A couple people requested my protocol so here it is. I don’t know if there’s a fancy name for it but here are the steps Dr. C and I took:
1. In January, Dr. C. put me on thyroid medication. While my thyroid has always tested normal, I guess research has shown that driving the thyroid down a little lower improves success rates. Normal range is 1-5 and I always tested around a 4. Now, after being on this medication, I test between 1 and 2. I was also able to lose 30 pounds before the transfer as a result of being on this medication.
2. During the cycle previous to the one for the transfer, I had a “scratch biopsy”. This is where the doctor mildly abrades or “scratches” the lining of the uterus. Supposedly, this makes the lining more receptive to the embryos.
3. After I got my period, I stopped BCP and started oral estrace three times per day.
4. After being on estrace for 2 weeks, my lining was too thin and an estrogen patch which I changed every other day was added.
5. 5 days prior to transfer, I started 2ml of injectable progesterone once a day. I also took one azithromax tablet on this day and started a five day course of prednisone.
6. A few days before transfer, I started taking one baby aspirin a day but I want to be clear this was not on the doctor’s protocol but something I choose to do myself. I’ve wondered if it contributed to the bleeding episode I had.
7. The lab used assisted hatching. I guess at the previous clinic this was not done on frozen transfers only on fresh ones. This is one thing I wish I’d checked on in the past.
I’d be happy to answer any other questions, feel free to leave them in the comments or email me.
Who I’ve told so far:
I’ve told my immediate family everything. I think they are as completely stunned as I am. My normally stoic father actually showed an emotion, I believe it was surprise and happiness. I’m only worried that my mother is getting to carried away with the “happy ending” and not letting herself be aware of the reality of the many risks to getting there.

Dataset entries
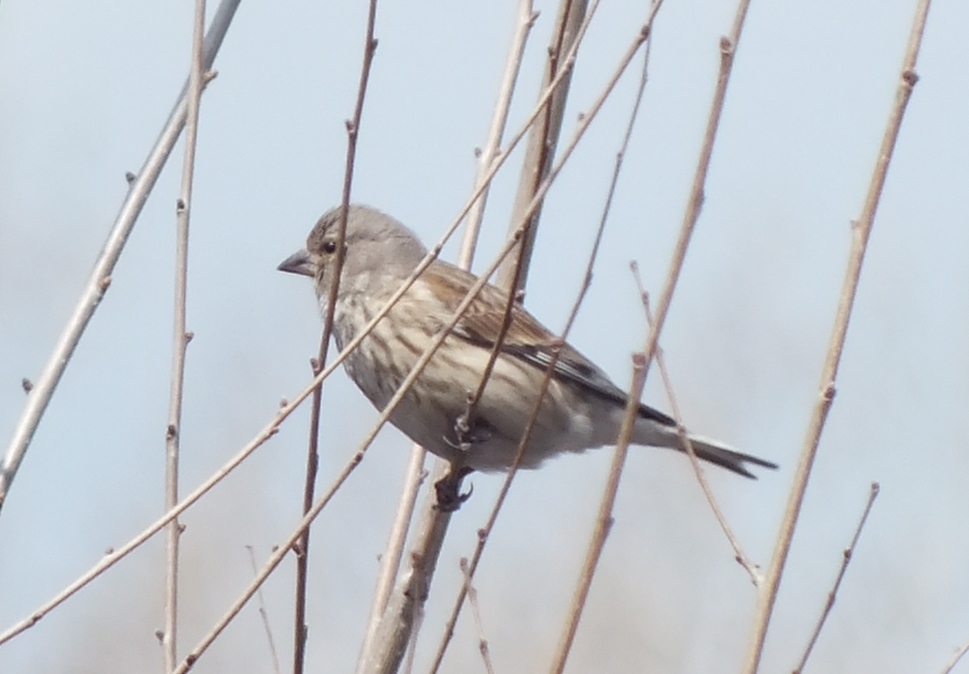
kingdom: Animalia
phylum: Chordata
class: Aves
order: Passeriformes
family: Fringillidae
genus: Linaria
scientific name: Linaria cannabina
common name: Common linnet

...

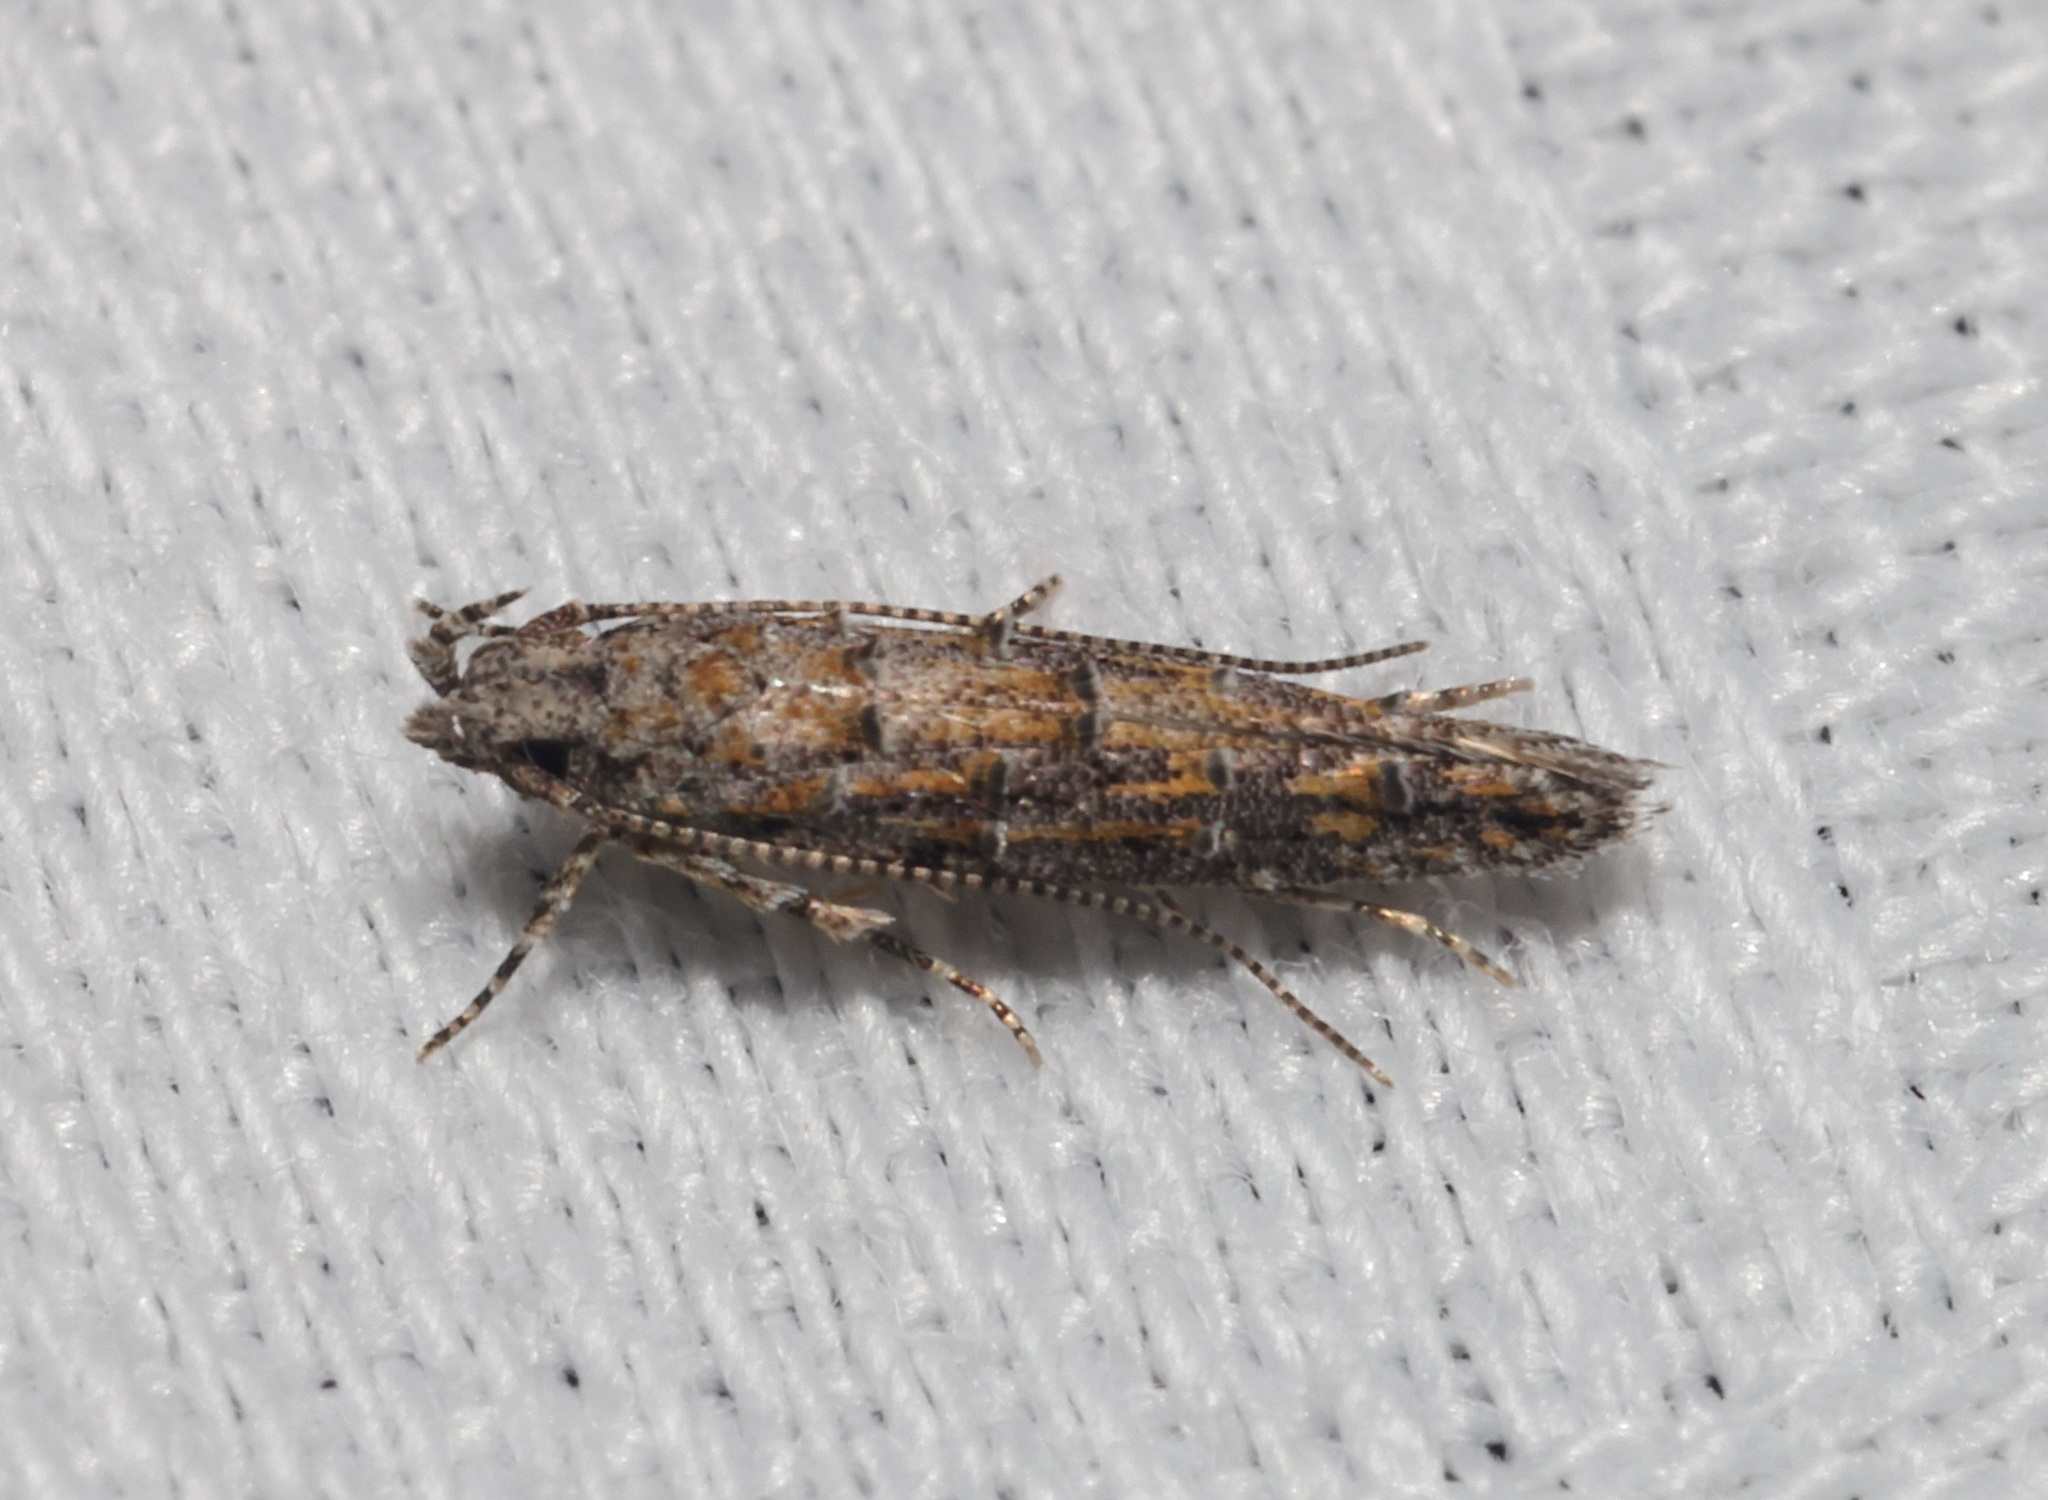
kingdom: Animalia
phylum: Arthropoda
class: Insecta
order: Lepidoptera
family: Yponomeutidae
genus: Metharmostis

--

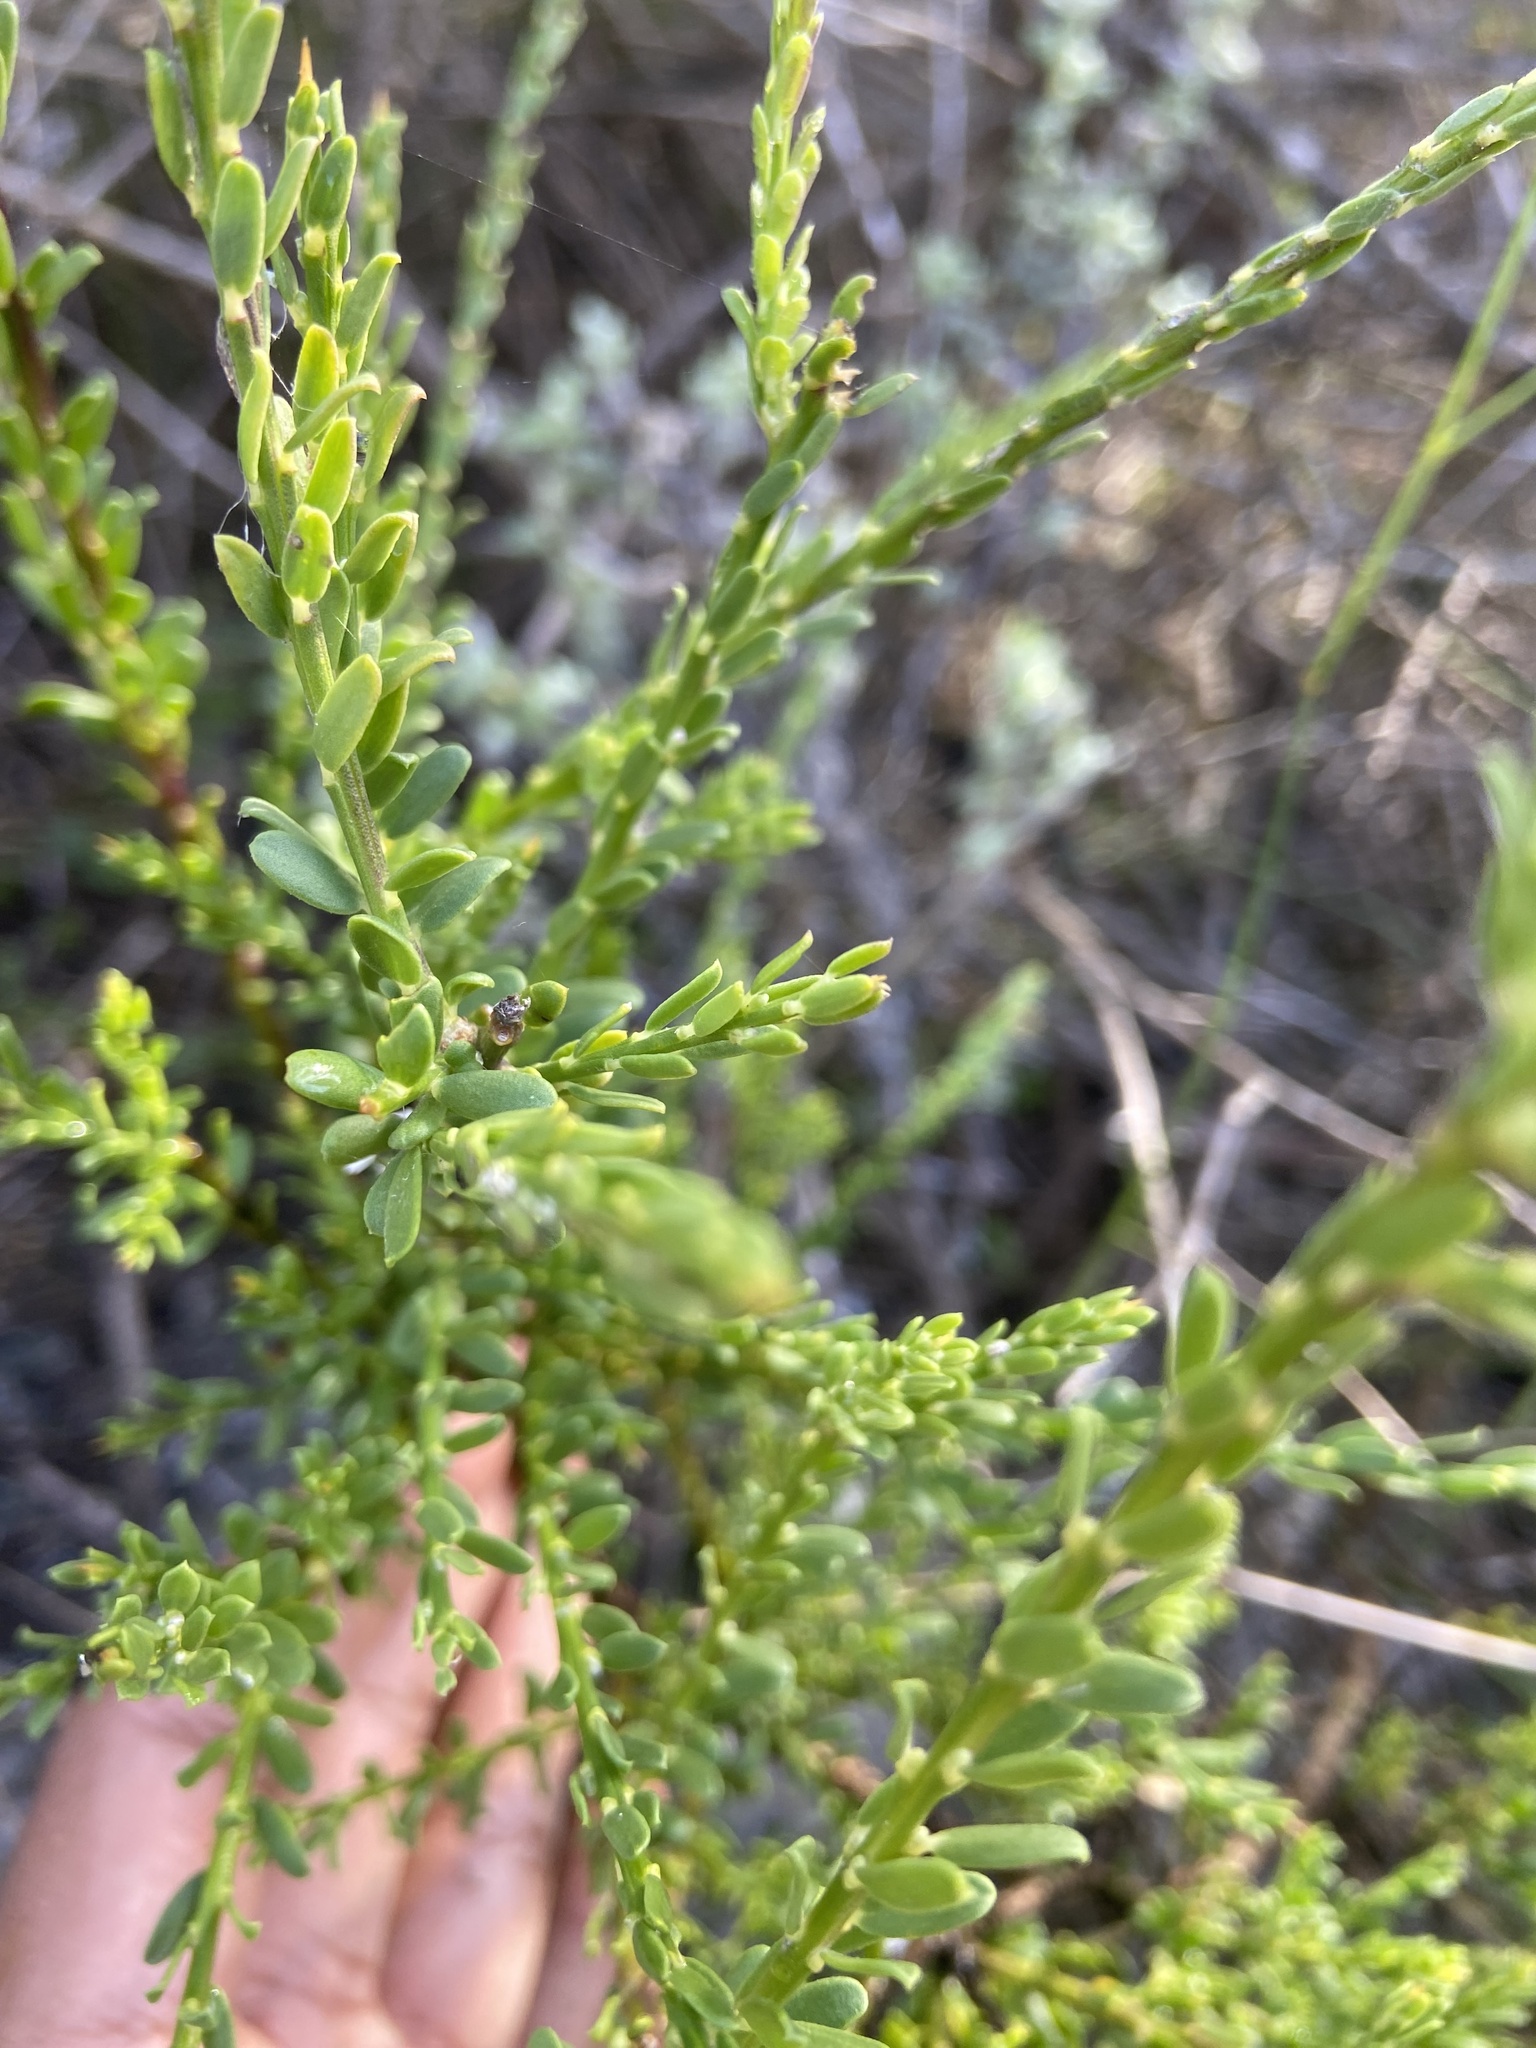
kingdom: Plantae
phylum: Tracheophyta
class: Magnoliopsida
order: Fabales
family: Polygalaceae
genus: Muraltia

What is needed: Render this sentence from the post about the transfer protocol in Spanish: "Normal range is 1-5 and I always tested around a 4."

Finished task: El rango normal es de 1 a 5 y mis resultados siempre rondaban el 4.